"الرضيع" - Translation from Arabic to Turkish

    • bebek
        
    • bebeğin
        
    • bebeğim
        
    • küçük
        
    • bebeğe
        
    • bebekle
        
    • çocuk
        
    • Bebekler
        
    • yavru
        
    • bebekten
        
    • bebeğini
        
    • Baby
        
    • Minik
        
    • çocuğun
        
    • bebeğimi
        
    Tahminimce biraz önce çıkardığımız bebek Wayne'in önceki eşlerinden birisine ait. Open Subtitles تخمينيذلكالطفل الرضيع نحن فقط حفرنا معادون إلى أحد زوجات وين الأخريات.

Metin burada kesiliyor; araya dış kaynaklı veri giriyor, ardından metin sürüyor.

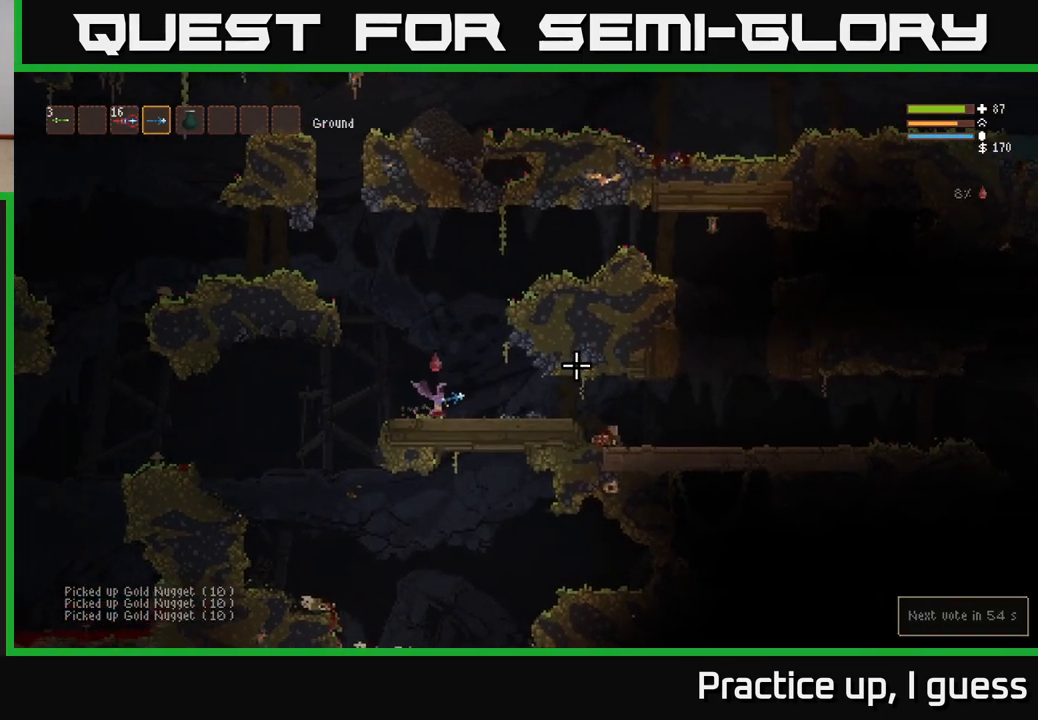
{"buttons": [], "left_stick": "right", "right_stick": "right", "events": []}
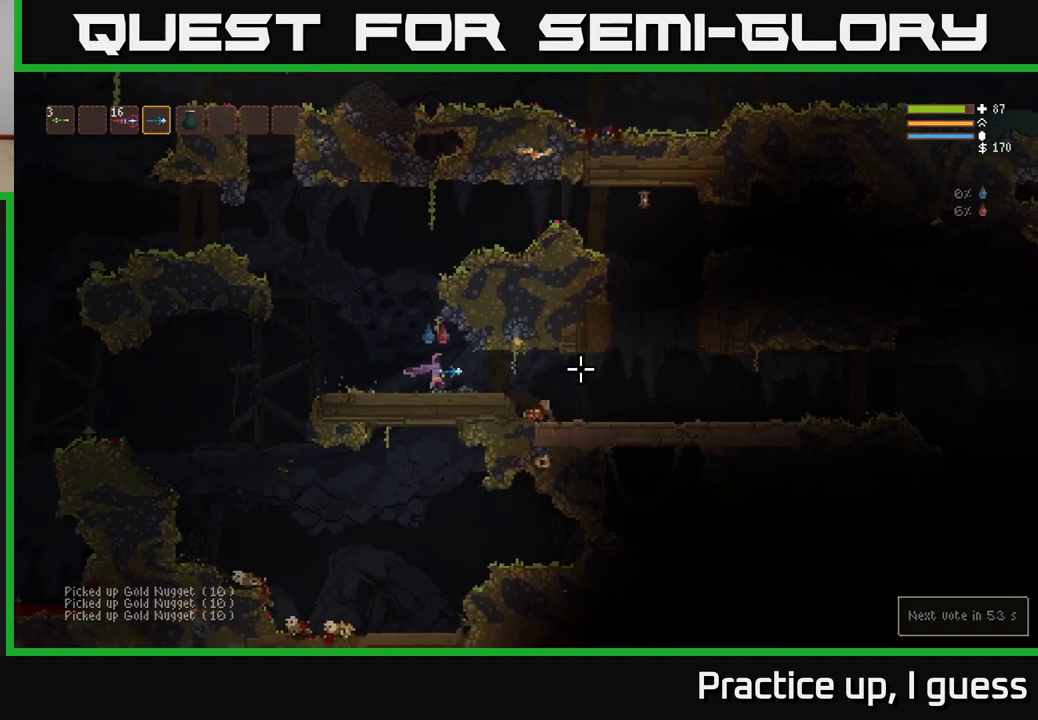
{"buttons": [], "left_stick": "right", "right_stick": "right", "events": [[317, "L2", "down"], [433, "L2", "up"]]}
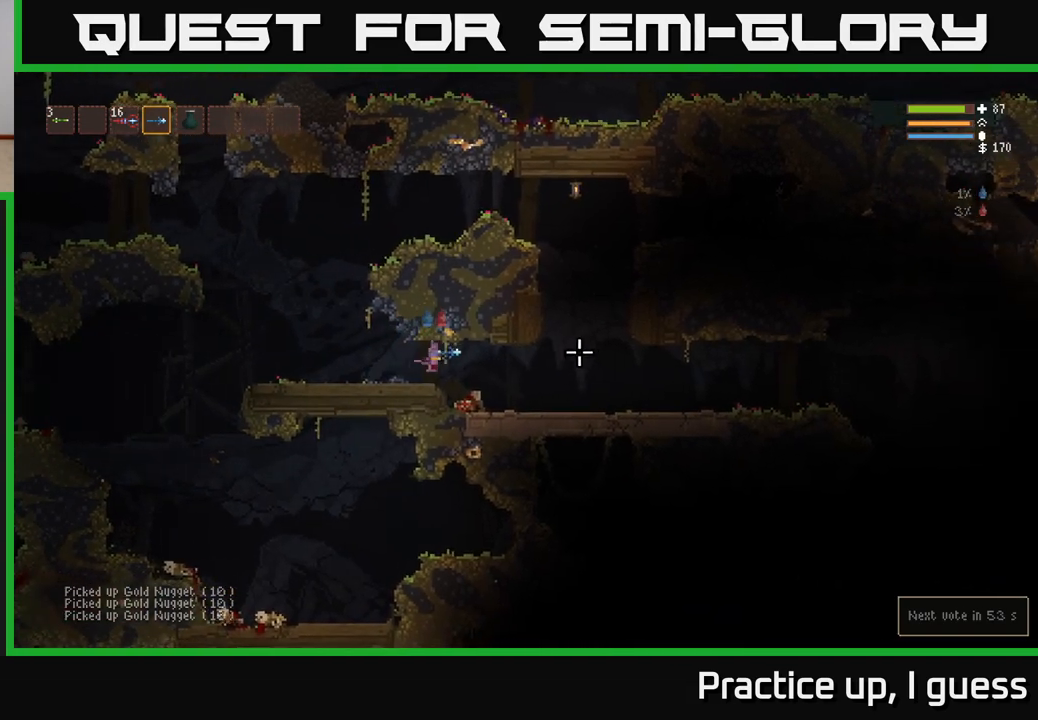
{"buttons": [], "left_stick": "right", "right_stick": "right", "events": []}
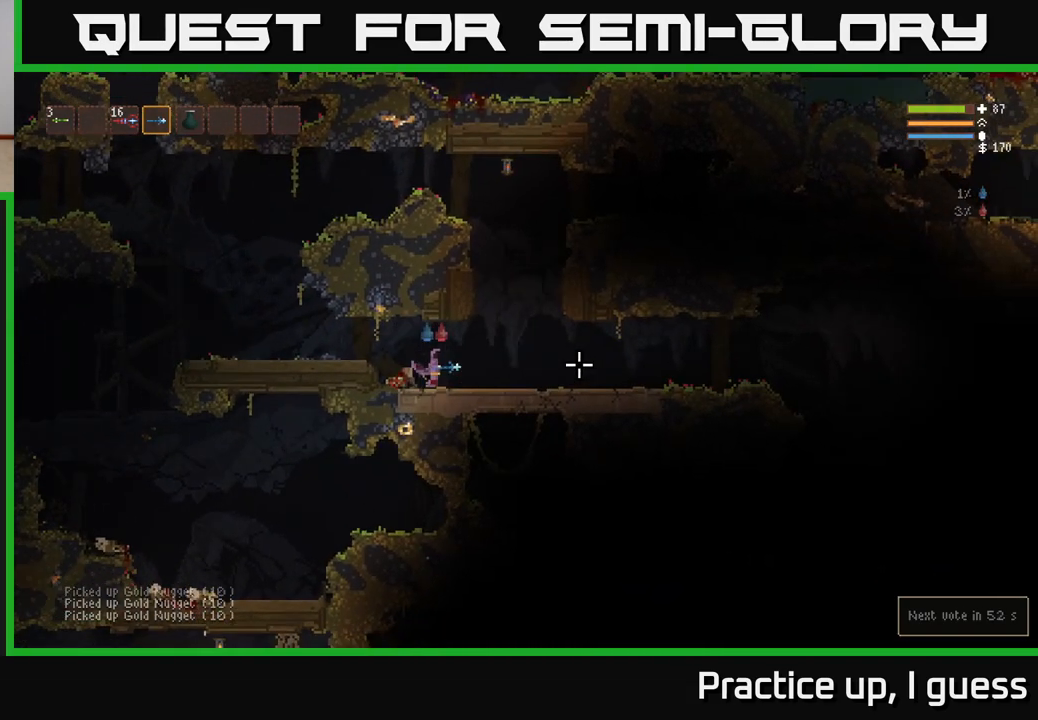
{"buttons": [], "left_stick": "right", "right_stick": "right", "events": []}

    Ruh ne derse desin, sen daima bizim bebek kardeşimiz olacaksın. Open Subtitles لا يهم ما تقوله الارواح ستكون دائما أخونا الرضيع أوه نعم؟
    Ayrıca, eğer bebek birkaç ay etrafta olursa çok eğlenceli olur. Open Subtitles إضافة إلى أنه من الممتع وجود الرضيع بالقرب مني لبضعة شهور
    Zar yırtılırsa bebeğin hayatı tehlikeye girer. Tamam mı? Evet. Open Subtitles الطفل الرضيع في الخطر إذا الغشاء كانت أن تفجّر، حسنا؟
    Selam bebeğim. Bir daha beni aramamanı söylememiş miydim? Open Subtitles أيها الطفل الرضيع إعتقدتُ بأنّني أخبرتُك لا يَجِبُ أبَداً أنْ تدْعوَني في العمل
    Babanın çıkarı için değil şu sıcaktan ölecek masum bebek için yap. Open Subtitles إن لم تكن من أجل والدك افعليها من اجل هذا الرضيع المحموم
    Bir bebek gibi ağlamanı, kanının bu altın kanalları doldurmasını izleyeceğim. Open Subtitles سأراك تبكي مثل الطفل الرضيع وأري دمائك تملئ هذه القنوات الذهبية
    Ve bu gün, tam da bu anda, kucağımızda ilk çocuğumuzla evimize girdik, harika bir erkek bebek. TED و في هذا اليوم، في هذه اللحظة، دخلنا الى المنزل حاملين طفلنا الأول، طفلنا الرضيع الجميل.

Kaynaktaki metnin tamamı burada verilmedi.